The Zen of HR

I was just replying to a client about how to use a HR monitor and thought it would make for a useful blog post. I know there's lots more to HR than just this, but I've found it to be good guidelines to most people.
Using a HRM (heart rate monitor) is like looking in a funny mirror. It's a reflection of work, but not a true estimate of the work itself. (Zen's finger pointing at the moon kind of stuff.). It's a measure of your body's reaction to work.
Ok, so knowing this, a HRM is actually useful. The wrong thing to do is to force yourself to work out and follow the HRM like a religion. People get in a nasty habit of saying, "I'm going to run and stay at 135 bpm no matter what!" That's bad. You're body's reaction to that workout can vary wildly on lots of factors, most of which I'll describe in a bit.
What's good is knowing that "Easy" is around 135 bpm (for you) and looking at your HRM on occasion to confirm that you are around and about that number. This takes quite a bit of working out to get a feel of what HR "Easy" and "Hard" should feel like and discover your normally corresponding HR values. This is called "perceived exertion" or "PE".

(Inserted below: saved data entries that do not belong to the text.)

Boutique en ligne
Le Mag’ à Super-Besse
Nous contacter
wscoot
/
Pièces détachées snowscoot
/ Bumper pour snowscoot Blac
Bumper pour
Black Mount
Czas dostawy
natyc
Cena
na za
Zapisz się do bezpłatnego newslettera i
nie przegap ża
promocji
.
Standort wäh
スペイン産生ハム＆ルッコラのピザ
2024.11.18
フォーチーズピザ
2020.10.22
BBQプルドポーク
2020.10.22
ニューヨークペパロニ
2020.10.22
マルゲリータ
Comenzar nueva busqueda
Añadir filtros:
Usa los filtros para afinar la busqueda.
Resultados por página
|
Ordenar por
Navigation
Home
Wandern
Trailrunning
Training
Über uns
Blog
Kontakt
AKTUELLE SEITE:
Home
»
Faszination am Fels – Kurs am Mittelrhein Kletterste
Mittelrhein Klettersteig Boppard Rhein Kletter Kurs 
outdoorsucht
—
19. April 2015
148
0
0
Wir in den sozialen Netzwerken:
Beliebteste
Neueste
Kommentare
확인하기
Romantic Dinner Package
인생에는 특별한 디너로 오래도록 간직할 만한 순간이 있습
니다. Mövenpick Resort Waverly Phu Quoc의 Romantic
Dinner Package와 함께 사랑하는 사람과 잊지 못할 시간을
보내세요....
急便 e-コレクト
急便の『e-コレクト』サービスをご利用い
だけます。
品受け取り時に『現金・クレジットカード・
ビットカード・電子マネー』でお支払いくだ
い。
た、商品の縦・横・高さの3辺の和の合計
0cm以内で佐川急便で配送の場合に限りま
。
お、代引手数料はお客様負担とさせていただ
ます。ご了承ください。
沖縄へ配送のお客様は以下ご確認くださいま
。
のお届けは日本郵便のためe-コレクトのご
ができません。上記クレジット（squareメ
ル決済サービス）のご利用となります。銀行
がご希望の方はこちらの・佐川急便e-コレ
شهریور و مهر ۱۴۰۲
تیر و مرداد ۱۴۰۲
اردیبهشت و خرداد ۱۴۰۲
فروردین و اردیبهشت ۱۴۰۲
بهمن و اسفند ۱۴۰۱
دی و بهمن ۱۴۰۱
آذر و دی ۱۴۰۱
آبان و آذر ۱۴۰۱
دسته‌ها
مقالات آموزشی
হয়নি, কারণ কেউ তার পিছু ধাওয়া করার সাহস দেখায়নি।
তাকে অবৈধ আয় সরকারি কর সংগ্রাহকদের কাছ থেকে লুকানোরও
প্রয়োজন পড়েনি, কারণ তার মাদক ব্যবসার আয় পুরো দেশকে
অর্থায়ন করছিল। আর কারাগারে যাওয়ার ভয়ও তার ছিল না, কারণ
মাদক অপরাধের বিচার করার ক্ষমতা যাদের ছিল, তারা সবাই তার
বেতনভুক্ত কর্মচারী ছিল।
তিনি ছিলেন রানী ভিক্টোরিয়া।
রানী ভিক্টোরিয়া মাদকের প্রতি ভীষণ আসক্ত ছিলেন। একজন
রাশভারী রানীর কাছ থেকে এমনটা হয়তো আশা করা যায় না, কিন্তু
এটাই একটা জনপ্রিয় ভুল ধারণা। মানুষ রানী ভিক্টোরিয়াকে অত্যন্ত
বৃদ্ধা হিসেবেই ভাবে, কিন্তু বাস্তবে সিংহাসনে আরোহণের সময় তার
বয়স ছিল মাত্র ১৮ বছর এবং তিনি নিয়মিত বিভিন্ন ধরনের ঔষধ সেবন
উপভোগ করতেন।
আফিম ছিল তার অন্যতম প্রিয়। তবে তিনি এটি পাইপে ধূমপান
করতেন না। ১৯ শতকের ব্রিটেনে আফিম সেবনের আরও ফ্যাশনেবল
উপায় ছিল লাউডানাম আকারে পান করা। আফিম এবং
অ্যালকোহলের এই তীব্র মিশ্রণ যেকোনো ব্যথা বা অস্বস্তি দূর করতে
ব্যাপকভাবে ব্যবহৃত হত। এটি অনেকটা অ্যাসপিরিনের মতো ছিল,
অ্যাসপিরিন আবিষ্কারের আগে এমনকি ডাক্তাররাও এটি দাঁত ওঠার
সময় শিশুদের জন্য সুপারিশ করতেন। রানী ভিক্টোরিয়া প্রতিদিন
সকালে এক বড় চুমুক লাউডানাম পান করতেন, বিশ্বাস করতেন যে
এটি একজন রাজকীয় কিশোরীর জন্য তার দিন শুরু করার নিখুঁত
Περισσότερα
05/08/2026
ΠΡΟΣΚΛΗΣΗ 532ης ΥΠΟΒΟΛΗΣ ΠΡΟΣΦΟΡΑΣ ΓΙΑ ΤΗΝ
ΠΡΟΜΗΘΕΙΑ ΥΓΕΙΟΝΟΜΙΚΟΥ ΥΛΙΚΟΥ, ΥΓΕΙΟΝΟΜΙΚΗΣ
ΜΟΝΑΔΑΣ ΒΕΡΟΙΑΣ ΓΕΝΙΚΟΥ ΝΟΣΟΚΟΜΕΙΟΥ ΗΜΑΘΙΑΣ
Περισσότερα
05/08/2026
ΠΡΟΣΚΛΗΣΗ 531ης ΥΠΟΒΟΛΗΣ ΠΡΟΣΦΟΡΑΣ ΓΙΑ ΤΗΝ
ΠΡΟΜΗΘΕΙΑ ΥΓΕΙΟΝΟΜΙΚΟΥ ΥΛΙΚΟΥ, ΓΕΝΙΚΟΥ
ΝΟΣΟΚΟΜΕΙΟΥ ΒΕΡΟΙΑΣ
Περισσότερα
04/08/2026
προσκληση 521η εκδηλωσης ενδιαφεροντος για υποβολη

Now, when you go out for an easy run and your HR is strangely high, this could mean that you're just plain fatigued and need a rest day. If you go out for a hard run and your HR is strangely low and you don't feel right, that means that you are bonking or dehydrated. See? You don't use your HRM to dictate your workout. You simply use it to tell you if things are right or wrong. You should already have a plan for your workout as far as how hard to go using PE.
I would enjoy more input on this. Simple methods and ideas are best.